- [AIM OF THE TASK] In the entries below, find the line with "left hip: (95, 575)" and the line with "right elbow: (888, 514)". Print those two and everything between them exactly, and nothing else.
-------------------------
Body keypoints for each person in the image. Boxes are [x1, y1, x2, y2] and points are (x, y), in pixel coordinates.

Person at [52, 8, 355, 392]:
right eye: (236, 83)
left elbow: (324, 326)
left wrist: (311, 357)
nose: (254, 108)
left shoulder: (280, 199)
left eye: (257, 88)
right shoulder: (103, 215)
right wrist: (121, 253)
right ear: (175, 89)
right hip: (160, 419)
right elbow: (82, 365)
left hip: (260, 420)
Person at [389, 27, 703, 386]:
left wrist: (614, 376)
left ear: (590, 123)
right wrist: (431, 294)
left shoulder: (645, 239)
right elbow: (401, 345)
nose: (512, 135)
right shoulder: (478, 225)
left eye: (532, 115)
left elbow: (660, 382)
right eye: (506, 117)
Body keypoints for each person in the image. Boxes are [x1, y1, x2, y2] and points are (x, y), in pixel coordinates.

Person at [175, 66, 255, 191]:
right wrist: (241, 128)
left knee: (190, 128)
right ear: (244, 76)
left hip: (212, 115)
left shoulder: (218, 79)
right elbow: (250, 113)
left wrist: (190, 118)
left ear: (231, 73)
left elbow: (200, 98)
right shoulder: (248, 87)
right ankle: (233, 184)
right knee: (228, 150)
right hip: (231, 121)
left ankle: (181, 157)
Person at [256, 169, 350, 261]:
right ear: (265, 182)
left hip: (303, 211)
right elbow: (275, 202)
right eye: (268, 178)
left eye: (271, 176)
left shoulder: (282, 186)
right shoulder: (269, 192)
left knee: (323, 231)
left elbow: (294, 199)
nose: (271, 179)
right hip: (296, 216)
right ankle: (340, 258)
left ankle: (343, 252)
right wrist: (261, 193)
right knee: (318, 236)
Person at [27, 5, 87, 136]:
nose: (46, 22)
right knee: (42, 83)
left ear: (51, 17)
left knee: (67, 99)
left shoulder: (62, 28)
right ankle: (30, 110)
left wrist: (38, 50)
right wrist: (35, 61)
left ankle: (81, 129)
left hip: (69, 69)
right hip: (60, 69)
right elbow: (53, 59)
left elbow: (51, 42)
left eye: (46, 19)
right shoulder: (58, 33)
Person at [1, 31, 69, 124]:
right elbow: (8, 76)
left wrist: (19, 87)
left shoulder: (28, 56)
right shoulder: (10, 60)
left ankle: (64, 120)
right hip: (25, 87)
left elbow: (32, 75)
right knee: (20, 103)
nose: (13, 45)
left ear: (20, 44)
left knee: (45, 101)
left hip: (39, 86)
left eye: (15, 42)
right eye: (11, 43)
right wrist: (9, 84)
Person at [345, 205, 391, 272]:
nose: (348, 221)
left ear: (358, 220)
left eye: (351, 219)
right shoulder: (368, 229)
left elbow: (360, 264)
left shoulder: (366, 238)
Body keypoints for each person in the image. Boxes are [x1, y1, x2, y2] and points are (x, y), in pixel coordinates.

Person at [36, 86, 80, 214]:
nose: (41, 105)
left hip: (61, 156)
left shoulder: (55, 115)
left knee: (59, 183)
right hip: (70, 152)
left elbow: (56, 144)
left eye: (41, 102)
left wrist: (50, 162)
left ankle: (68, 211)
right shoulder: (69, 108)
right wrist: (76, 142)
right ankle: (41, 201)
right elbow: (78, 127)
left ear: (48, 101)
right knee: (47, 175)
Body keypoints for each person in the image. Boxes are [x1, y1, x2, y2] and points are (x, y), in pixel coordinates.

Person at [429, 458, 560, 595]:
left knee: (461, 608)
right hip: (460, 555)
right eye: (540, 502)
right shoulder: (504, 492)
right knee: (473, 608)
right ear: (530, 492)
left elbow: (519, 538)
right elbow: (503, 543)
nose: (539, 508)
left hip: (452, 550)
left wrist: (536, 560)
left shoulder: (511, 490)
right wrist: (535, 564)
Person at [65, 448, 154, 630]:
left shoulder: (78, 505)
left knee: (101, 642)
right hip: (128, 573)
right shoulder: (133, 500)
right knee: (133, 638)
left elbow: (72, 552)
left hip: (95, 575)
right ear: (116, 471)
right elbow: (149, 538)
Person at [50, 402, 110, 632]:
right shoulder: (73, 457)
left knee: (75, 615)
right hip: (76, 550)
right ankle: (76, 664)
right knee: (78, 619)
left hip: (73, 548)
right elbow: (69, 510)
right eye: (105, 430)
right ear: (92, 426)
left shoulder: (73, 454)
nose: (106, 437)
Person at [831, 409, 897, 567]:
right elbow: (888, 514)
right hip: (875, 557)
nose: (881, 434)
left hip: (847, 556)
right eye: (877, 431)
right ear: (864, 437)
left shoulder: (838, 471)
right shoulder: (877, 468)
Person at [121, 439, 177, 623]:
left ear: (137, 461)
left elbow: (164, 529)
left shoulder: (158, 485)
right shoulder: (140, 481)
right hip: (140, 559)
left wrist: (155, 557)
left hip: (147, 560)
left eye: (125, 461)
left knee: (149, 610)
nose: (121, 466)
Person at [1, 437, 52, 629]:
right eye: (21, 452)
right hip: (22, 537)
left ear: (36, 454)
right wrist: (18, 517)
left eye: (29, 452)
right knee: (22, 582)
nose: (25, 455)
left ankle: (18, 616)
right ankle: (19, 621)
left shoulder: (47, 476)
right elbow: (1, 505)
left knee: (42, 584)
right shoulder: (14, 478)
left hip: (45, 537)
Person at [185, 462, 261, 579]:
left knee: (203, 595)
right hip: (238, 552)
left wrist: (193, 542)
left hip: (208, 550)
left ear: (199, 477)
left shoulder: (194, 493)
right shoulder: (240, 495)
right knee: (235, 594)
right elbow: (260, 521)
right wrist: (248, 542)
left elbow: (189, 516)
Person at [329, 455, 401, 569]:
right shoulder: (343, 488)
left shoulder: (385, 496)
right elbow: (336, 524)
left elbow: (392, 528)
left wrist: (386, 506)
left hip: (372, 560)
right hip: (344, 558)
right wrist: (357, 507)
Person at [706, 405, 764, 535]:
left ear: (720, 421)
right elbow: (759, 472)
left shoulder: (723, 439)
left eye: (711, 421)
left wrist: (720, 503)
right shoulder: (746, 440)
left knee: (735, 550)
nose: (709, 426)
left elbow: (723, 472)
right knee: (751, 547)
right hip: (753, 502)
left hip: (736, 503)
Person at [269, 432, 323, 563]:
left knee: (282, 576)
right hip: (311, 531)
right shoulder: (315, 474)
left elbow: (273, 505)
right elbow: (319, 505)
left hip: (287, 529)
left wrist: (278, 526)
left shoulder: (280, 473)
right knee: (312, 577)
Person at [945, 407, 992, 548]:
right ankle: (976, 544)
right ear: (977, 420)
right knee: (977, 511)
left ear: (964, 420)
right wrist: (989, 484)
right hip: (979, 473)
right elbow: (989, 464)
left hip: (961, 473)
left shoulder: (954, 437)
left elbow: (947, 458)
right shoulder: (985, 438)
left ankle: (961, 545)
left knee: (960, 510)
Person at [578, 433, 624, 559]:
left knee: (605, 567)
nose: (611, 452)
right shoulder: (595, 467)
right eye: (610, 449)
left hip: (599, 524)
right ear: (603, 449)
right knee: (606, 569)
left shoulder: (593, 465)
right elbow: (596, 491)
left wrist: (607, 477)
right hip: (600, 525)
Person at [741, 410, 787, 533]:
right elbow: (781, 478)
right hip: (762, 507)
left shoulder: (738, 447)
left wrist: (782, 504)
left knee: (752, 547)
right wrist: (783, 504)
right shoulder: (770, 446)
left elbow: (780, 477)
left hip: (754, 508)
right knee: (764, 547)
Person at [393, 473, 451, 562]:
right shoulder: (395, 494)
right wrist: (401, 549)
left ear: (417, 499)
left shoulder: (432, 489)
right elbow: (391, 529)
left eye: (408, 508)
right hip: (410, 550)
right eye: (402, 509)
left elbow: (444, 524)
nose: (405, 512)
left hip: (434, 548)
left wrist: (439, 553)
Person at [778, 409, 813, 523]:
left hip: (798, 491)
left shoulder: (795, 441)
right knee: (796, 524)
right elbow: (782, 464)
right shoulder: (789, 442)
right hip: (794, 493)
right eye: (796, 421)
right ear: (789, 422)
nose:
-------------------------
- [OUTPUT FOR THIS EXERCISE]
left hip: (95, 575)
right ear: (116, 471)
right elbow: (149, 538)
Person at [50, 402, 110, 632]:
right shoulder: (73, 457)
left knee: (75, 615)
right hip: (76, 550)
right ankle: (76, 664)
right knee: (78, 619)
left hip: (73, 548)
right elbow: (69, 510)
right eye: (105, 430)
right ear: (92, 426)
left shoulder: (73, 454)
nose: (106, 437)
Person at [831, 409, 897, 567]:
right elbow: (888, 514)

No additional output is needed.